→ **WHAT THE TASK REQUIRES**
Below are records; work out how many of their lines hold the string "розповів" and give that number alone.

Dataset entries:
Segment Open
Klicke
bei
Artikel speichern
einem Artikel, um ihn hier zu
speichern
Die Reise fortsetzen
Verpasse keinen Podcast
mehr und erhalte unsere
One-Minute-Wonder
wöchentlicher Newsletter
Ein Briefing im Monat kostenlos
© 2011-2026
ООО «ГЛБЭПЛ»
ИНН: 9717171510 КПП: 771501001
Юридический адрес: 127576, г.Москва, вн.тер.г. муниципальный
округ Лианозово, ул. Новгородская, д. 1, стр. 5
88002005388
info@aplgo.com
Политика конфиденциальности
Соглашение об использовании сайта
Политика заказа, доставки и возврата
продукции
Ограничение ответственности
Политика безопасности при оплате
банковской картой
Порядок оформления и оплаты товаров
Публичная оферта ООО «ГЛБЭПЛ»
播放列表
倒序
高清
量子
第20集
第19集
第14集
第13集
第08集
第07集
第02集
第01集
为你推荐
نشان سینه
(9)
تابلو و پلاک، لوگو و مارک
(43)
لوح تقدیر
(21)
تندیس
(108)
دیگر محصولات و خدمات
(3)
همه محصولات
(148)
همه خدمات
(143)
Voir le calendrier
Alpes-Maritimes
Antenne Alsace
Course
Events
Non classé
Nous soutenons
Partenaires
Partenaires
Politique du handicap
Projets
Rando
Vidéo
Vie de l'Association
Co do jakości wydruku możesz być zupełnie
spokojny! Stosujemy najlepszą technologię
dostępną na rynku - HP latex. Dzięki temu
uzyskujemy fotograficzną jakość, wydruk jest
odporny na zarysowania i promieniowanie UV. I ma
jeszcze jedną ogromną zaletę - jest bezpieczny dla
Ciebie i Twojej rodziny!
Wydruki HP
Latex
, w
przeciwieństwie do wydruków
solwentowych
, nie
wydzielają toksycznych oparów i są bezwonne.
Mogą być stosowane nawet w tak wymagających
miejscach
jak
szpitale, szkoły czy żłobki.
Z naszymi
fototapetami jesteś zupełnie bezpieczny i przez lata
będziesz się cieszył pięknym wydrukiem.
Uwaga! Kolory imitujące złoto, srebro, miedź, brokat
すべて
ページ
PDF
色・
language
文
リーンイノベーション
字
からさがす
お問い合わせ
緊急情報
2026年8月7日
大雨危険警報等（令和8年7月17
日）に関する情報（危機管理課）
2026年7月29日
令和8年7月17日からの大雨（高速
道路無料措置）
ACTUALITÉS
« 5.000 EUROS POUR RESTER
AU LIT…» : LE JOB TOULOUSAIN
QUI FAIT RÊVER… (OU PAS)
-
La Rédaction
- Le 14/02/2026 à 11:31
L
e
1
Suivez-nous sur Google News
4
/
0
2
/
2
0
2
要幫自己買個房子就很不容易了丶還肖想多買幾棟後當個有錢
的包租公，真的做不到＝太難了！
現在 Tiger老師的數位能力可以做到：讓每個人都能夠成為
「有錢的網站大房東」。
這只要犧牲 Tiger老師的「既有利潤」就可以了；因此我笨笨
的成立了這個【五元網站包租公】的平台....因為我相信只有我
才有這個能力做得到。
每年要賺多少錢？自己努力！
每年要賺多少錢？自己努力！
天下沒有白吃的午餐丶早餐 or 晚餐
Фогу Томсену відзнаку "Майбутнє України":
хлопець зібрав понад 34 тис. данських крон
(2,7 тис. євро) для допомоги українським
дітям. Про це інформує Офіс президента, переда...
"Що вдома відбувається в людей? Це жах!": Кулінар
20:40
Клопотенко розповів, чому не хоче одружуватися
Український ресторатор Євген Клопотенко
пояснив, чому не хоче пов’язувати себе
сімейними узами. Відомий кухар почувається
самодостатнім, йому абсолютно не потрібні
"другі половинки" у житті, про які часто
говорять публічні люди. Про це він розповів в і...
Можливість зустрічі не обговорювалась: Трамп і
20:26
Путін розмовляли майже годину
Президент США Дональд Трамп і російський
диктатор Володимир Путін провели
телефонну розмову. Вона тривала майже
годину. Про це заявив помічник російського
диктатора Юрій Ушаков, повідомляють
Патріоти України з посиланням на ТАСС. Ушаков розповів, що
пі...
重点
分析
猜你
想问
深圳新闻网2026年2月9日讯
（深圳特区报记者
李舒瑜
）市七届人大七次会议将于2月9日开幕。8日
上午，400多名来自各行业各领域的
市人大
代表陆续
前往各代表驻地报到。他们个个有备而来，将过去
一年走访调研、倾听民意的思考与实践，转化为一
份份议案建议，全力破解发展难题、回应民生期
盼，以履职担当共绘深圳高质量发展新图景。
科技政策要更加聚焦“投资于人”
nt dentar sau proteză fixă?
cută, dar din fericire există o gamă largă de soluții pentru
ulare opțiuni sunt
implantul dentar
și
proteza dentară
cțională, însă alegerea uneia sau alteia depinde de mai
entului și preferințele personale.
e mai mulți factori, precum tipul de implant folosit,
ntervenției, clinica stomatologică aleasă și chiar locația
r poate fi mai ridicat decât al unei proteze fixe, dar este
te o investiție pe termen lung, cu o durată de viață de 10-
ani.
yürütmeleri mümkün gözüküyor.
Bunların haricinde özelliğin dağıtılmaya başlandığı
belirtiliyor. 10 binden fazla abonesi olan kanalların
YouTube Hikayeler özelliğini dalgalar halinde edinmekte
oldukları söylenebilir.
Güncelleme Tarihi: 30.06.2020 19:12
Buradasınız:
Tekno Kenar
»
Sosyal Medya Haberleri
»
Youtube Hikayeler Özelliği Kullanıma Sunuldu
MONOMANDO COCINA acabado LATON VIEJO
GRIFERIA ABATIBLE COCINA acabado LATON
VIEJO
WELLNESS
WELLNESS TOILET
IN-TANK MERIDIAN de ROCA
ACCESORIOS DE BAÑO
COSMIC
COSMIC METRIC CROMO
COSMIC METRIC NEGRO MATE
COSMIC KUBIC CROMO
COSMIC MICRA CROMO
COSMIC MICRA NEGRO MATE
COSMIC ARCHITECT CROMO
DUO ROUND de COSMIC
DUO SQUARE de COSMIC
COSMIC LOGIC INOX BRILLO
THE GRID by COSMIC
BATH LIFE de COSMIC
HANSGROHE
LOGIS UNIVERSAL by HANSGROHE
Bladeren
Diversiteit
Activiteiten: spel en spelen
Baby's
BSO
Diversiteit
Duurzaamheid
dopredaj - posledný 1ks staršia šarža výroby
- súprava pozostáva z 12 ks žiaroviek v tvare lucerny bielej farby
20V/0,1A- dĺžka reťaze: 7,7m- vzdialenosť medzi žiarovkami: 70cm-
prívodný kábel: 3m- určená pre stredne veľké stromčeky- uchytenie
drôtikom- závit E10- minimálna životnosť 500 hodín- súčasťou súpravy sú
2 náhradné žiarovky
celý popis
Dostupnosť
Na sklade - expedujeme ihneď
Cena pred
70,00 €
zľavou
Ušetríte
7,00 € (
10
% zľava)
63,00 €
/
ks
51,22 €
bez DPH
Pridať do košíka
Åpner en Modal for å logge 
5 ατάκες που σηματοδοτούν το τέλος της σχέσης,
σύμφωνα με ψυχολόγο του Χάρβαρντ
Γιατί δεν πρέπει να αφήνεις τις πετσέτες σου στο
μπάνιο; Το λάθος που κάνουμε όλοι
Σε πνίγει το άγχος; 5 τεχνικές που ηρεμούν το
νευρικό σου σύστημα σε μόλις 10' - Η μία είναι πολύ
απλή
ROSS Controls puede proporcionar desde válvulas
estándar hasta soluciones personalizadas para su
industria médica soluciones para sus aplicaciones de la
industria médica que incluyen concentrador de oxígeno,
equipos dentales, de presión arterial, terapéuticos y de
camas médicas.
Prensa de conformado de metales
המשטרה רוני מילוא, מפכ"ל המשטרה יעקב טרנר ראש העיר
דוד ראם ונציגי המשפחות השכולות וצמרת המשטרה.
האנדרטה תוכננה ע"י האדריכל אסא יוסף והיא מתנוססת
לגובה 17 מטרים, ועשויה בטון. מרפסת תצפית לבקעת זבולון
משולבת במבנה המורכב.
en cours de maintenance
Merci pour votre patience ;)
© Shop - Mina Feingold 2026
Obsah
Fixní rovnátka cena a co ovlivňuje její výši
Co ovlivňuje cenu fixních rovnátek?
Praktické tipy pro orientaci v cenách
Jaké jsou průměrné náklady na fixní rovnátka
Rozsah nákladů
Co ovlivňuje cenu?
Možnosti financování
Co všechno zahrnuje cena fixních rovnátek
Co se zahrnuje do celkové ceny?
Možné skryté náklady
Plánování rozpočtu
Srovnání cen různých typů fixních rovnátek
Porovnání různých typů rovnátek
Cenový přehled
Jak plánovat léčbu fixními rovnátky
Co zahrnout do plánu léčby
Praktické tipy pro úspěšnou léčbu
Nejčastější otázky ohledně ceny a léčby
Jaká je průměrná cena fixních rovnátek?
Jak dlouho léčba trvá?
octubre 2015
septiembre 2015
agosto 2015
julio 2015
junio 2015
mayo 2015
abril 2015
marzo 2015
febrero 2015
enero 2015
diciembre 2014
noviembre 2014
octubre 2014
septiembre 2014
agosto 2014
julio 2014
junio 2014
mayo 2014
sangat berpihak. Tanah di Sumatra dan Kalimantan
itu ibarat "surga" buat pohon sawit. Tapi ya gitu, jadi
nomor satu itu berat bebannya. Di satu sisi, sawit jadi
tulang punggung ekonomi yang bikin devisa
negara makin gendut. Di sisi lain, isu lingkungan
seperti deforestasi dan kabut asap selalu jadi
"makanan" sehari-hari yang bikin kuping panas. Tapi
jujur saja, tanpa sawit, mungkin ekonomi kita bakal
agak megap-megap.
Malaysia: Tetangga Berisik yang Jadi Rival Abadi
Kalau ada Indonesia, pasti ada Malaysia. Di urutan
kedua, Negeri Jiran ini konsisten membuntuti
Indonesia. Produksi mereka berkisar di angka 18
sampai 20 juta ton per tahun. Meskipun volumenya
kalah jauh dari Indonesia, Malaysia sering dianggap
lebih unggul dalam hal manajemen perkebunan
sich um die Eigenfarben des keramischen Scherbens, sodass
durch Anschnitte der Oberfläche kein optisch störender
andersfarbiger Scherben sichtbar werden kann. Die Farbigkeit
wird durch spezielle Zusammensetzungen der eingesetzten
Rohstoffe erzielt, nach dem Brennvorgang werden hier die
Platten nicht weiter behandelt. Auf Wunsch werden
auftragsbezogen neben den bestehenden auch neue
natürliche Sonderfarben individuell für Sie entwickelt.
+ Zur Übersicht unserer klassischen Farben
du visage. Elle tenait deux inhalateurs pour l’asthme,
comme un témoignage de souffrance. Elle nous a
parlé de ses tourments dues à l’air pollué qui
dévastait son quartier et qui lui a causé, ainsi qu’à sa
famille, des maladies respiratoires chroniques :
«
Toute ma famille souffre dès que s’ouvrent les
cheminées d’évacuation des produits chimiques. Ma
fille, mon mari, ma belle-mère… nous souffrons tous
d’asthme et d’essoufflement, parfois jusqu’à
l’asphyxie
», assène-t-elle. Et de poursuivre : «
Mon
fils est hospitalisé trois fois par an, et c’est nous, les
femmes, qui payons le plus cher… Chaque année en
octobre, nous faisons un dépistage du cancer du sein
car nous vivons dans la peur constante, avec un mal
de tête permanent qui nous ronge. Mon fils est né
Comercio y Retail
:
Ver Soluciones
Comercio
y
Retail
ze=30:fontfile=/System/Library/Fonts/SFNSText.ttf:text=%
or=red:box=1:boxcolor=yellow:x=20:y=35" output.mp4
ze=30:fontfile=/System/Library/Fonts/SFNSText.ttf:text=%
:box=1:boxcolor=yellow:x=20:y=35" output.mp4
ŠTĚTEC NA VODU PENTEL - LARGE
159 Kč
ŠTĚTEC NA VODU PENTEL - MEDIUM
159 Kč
Segment Closed
→ **SOLVED EXERCISE**
3